■ EXERCISE BRIEF: From the data that follows, copy every line holding the string "displays".

Dataset records
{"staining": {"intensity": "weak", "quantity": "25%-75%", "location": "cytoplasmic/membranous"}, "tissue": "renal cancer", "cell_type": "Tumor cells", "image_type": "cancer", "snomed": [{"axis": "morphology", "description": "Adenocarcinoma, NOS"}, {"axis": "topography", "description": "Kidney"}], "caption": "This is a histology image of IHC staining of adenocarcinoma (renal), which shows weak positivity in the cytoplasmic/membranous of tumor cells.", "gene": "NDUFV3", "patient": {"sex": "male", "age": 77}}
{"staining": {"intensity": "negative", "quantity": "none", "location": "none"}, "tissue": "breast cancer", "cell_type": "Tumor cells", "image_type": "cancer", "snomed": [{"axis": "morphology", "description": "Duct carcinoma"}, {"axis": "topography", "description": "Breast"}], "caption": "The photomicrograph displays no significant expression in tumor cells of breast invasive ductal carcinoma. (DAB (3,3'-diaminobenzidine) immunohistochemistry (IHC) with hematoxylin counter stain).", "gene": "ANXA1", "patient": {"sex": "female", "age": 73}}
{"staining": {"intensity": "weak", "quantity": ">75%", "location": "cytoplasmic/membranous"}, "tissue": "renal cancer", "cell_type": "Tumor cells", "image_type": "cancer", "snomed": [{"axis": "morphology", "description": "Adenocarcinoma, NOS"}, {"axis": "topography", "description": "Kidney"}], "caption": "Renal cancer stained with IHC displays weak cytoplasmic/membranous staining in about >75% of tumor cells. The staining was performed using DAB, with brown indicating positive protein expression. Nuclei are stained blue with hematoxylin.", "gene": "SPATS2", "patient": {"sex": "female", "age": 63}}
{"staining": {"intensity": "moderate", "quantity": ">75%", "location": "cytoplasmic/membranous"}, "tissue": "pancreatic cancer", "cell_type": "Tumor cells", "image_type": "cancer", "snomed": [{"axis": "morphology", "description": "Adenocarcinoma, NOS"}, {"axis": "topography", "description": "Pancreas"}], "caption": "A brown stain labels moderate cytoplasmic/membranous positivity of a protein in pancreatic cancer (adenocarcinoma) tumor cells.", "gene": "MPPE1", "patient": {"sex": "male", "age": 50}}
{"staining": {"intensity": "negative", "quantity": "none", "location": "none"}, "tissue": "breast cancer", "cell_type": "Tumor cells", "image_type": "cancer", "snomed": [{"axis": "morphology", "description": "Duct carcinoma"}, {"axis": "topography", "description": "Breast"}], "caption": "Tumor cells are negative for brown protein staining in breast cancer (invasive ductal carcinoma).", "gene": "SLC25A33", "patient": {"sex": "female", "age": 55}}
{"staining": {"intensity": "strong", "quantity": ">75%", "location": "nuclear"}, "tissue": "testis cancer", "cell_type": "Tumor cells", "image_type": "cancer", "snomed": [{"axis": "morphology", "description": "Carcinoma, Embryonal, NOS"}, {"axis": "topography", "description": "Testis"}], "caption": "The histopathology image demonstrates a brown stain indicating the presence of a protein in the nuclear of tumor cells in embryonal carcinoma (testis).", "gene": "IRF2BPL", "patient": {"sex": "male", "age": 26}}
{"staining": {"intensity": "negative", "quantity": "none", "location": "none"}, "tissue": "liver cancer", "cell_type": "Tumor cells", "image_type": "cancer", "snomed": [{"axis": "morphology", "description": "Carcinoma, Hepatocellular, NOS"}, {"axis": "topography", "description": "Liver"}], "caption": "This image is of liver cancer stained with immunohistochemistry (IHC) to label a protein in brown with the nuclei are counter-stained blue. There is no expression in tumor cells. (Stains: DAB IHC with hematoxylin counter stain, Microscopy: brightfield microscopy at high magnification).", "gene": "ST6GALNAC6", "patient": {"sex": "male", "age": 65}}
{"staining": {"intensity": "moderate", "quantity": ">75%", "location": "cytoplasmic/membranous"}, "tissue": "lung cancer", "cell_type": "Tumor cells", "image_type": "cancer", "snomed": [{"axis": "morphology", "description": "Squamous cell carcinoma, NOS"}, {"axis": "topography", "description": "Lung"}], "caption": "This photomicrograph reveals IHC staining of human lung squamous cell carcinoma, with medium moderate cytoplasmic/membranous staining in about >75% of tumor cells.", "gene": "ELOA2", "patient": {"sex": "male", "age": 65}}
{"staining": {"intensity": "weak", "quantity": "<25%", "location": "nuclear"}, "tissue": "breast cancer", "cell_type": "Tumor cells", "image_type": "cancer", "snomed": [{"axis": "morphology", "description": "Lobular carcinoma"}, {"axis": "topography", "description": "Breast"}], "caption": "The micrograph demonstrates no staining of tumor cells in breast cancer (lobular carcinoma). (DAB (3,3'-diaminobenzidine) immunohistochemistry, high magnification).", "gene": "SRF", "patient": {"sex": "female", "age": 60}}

■ PROBLEM SOLUTION:
{"staining": {"intensity": "negative", "quantity": "none", "location": "none"}, "tissue": "breast cancer", "cell_type": "Tumor cells", "image_type": "cancer", "snomed": [{"axis": "morphology", "description": "Duct carcinoma"}, {"axis": "topography", "description": "Breast"}], "caption": "The photomicrograph displays no significant expression in tumor cells of breast invasive ductal carcinoma. (DAB (3,3'-diaminobenzidine) immunohistochemistry (IHC) with hematoxylin counter stain).", "gene": "ANXA1", "patient": {"sex": "female", "age": 73}}
{"staining": {"intensity": "weak", "quantity": ">75%", "location": "cytoplasmic/membranous"}, "tissue": "renal cancer", "cell_type": "Tumor cells", "image_type": "cancer", "snomed": [{"axis": "morphology", "description": "Adenocarcinoma, NOS"}, {"axis": "topography", "description": "Kidney"}], "caption": "Renal cancer stained with IHC displays weak cytoplasmic/membranous staining in about >75% of tumor cells. The staining was performed using DAB, with brown indicating positive protein expression. Nuclei are stained blue with hematoxylin.", "gene": "SPATS2", "patient": {"sex": "female", "age": 63}}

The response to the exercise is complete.